🤖 AI Summary
This work addresses the sensitivity of 3D Gaussian Splatting (3DGS) pose optimization to initial camera poses and reconstructed geometry, which often leads to reprojection distortions and unstable optimization due to uncertainties in pose priors and geometry. For the first time, this study systematically analyzes these two sources of uncertainty and proposes a relocalization framework that requires neither retraining nor additional supervision. The method explicitly models the pose distribution via Monte Carlo pose sampling and jointly handles uncertainty through a PnP optimization guided by the Fisher Information Matrix. Evaluated on multiple indoor and outdoor benchmarks, the approach significantly improves localization accuracy and demonstrates enhanced optimization stability and robustness under pose and depth noise.
📝 Abstract
3D Gaussian Splatting (3DGS) has recently emerged as a powerful scene representation and is increasingly used for visual localization and pose refinement.
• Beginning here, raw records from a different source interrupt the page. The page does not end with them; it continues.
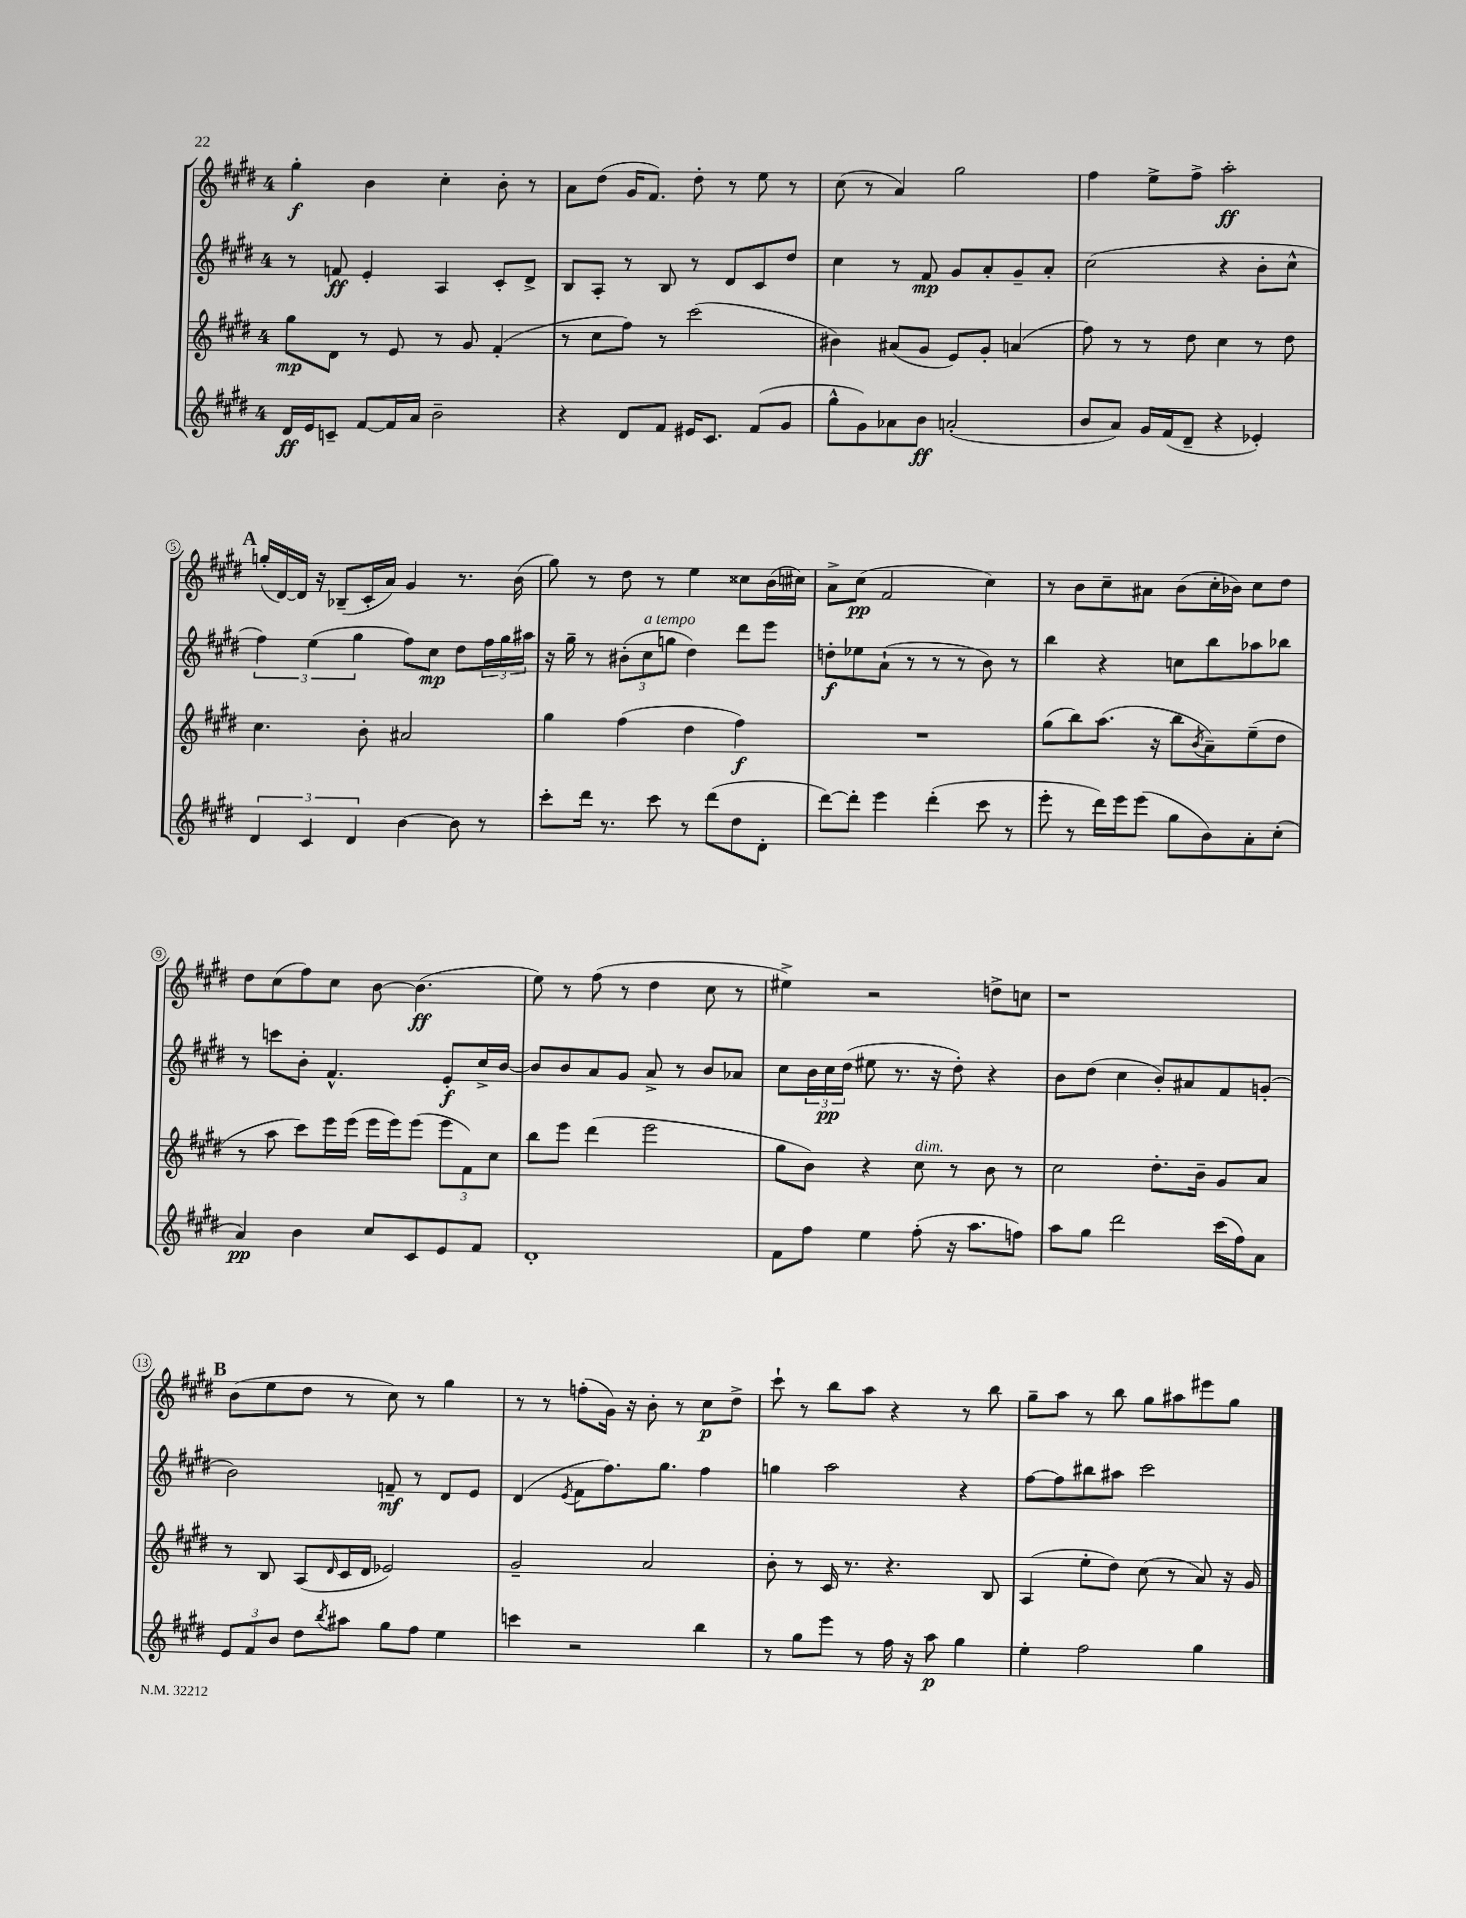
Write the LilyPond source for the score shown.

<<
\new StaffGroup <<
\new Staff = "s0" {
    \clef treble \key e \major \once \override Staff.TimeSignature.style = #'single-digit \time 4/4
    gis''4-.\f b'4 cis''4-. b'8-. r8 |
    a'8 dis''8( gis'16 fis'8.) dis''8-. r8 e''8 r8 |
    cis''8( r8 a'4) gis''2 |
    fis''4 e''8-> fis''8-> a''2-.\ff |
    \mark \markup { \bold "A" } g''16-.( dis'16~) dis'16 r16 bes8--( cis'16-. a'16) gis'4 r8. b'16( |
    gis''8) r8 dis''8 r8 e''4 cisis''8 b'16( cis''16) |
    a'8-> cis''8\pp( fis'2 cis''4) |
    r8 b'8 cis''8-- ais'8 b'8( cis''16-. bes'16) cis''8 dis''8 |
    dis''8 cis''8( fis''8) cis''8 b'8~ b'4.\ff( |
    e''8) r8 fis''8( r8 dis''4 cis''8 r8 |
    eis''4->) r2 d''8-> c''8 |
    r1 |
    \mark \markup { \bold "B" } b'8( e''8 dis''8 r8 cis''8) r8 gis''4 |
    r8 r8 f''8-.( gis'16) r16 b'8-. r8 cis''8\p dis''8-> |
    cis'''8-! r8 b''8 a''8 r4 r8 b''8 |
    gis''8-- a''8 r8 b''8 gis''8 ais''8 eis'''8 gis''8 \bar "|." |
}
\new Staff = "s1" {
    \clef treble \key e \major \once \override Staff.TimeSignature.style = #'single-digit \time 4/4
    r8 f'8\ff e'4-. a4 cis'8-. dis'8-> |
    b8 a8-. r8 b8 r8 dis'8 cis'8 dis''8 |
    cis''4 r8 fis'8\mp gis'8 a'8-. gis'8-- a'8-. |
    cis''2( r4 b'8-. cis''8-^ |
    \mark \markup { \bold "A" } \tuplet 3/2 { fis''4) e''4( gis''4 } fis''8) cis''8\mp dis''8 \tuplet 3/2 { fis''16 gis''16 ais''16 } |
    r16 gis''16-- r8 \tuplet 3/2 { bis'8-.( cis''8^\markup { \italic "a tempo" } g''8 } dis''4) dis'''8 e'''8 |
    d''8-.\f ees''8 a'8-!( r8 r8 r8 b'8) r8 |
    b''4 r4 c''8 b''8 aes''8 bes''8 |
    r8 c'''8 b'8-. fis'4.-^ e'8-.\f cis''16-> b'16~ |
    b'8 b'8 a'8 gis'8 a'8-> r8 b'8 aes'8 |
    cis''8 \tuplet 3/2 { b'16 cis''16\pp dis''16( } eis''8 r8. r16 dis''8-.) r4 |
    b'8 dis''8( cis''4 b'8-.) ais'8 fis'8 g'8-.( |
    \mark \markup { \bold "B" } b'2) f'8--\mf r8 dis'8 e'8 |
    dis'4( \acciaccatura { e'8 } fis'8 fis''8.) gis''8. fis''4 |
    g''4 a''2 r4 |
    fis''8~ fis''8 bis''8 ais''8 cis'''2 \bar "|." |
}
\new Staff = "s2" {
    \clef treble \key e \major \once \override Staff.TimeSignature.style = #'single-digit \time 4/4
    gis''8\mp dis'8 r8 e'8 r8 gis'8 fis'4-.( |
    r8 cis''8 fis''8) r8 cis'''2( |
    bis'4) ais'8( gis'8 e'8) gis'8-. a'4( |
    fis''8) r8 r8 dis''8 cis''4 r8 dis''8 |
    \mark \markup { \bold "A" } cis''4. b'8-. ais'2 |
    gis''4 fis''4( dis''4 fis''4\f) |
    R1 |
    gis''8( b''8) a''8.( r16 b''8 \acciaccatura { b'8 } a'8--) e''8--( dis''8 |
    r8 a''8 cis'''8) e'''16 e'''16( e'''16 e'''16) e'''8( \tuplet 3/2 { e'''8 fis'8) cis''8 } |
    b''8 e'''8 dis'''4( e'''2 |
    gis''8 b'8) r4 cis''8^\markup { \italic "dim." } r8 b'8 r8 |
    cis''2 dis''8.-. b'16-- gis'8 a'8 |
    \mark \markup { \bold "B" } r8 b8 a8( \grace { dis'16 } cis'16 dis'16 ees'2) |
    gis'2-- a'2 |
    b'8-. r8 cis'16 r8. r4. b8 |
    a4( e''8-. dis''8) cis''8( r8 a'8) r16 gis'16 \bar "|." |
}
\new Staff = "s3" {
    \clef treble \key e \major \once \override Staff.TimeSignature.style = #'single-digit \time 4/4
    dis'16\ff e'16 c'8-- fis'8~ fis'16 a'16 b'2-- |
    r4 dis'8 fis'8 eis'16 cis'8. fis'8( gis'8 |
    gis''8-^ gis'8) aes'8 b'8\ff a'2-.( |
    b'8 a'8) gis'16 fis'16( dis'8-- r4 ees'4-.) |
    \mark \markup { \bold "A" } \tuplet 3/2 { dis'4 cis'4 dis'4 } b'4~ b'8 r8 |
    cis'''8-. dis'''16 r8. cis'''8 r8 dis'''8( dis''8 dis'8-. |
    dis'''8~) dis'''8-. e'''4 dis'''4-.( cis'''8 r8 |
    e'''8-. r8 dis'''16) e'''16 e'''8( gis''8 b'8) a'8-. cis''8-.( |
    a'4\pp) b'4 cis''8 cis'8 e'8 fis'8 |
    dis'1-. |
    fis'8 fis''8 e''4 fis''8-.( r16 a''8. f''8) |
    a''8 gis''8 dis'''2 cis'''16( fis''16) a'8 |
    \mark \markup { \bold "B" } \tuplet 3/2 { e'8 fis'8 b'8 } dis''8 \acciaccatura { b''8 } ais''8 gis''8 fis''8 e''4 |
    c'''4 r2 b''4 |
    r8 gis''8 e'''8 r8 fis''16 r16 a''8\p gis''4 |
    e''4-. fis''2 gis''4 \bar "|." |
}
>>
>>
\layout { \context { \Score \override BarNumber.stencil = #(make-stencil-circler 0.1 0.3 ly:text-interface::print) } }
However, despite its high-quality differentiable rendering, the robustness of 3DGS-based pose refinement remains highly sensitive to both the initial camera pose and the reconstructed geometry. In this work, we take a closer look at these limitations and identify two major sources of uncertainty: (i) pose prior uncertainty, which often arises from regression or retrieval models that output a single deterministic estimate, and (ii) geometric uncertainty, caused by imperfections in the 3DGS reconstruction that propagate errors into PnP solvers. Such uncertainties can distort reprojection geometry and destabilize optimization, even when the rendered appearance still looks plausible. To address these uncertainties, we introduce a relocalization framework that combines Monte Carlo pose sampling with Fisher Information-based PnP optimization. Our method explicitly accounts for both pose and geometric uncertainty and requires no retraining or additional supervision. Across diverse indoor and outdoor benchmarks, our approach consistently improves localization accuracy and significantly increases stability under pose and depth noise.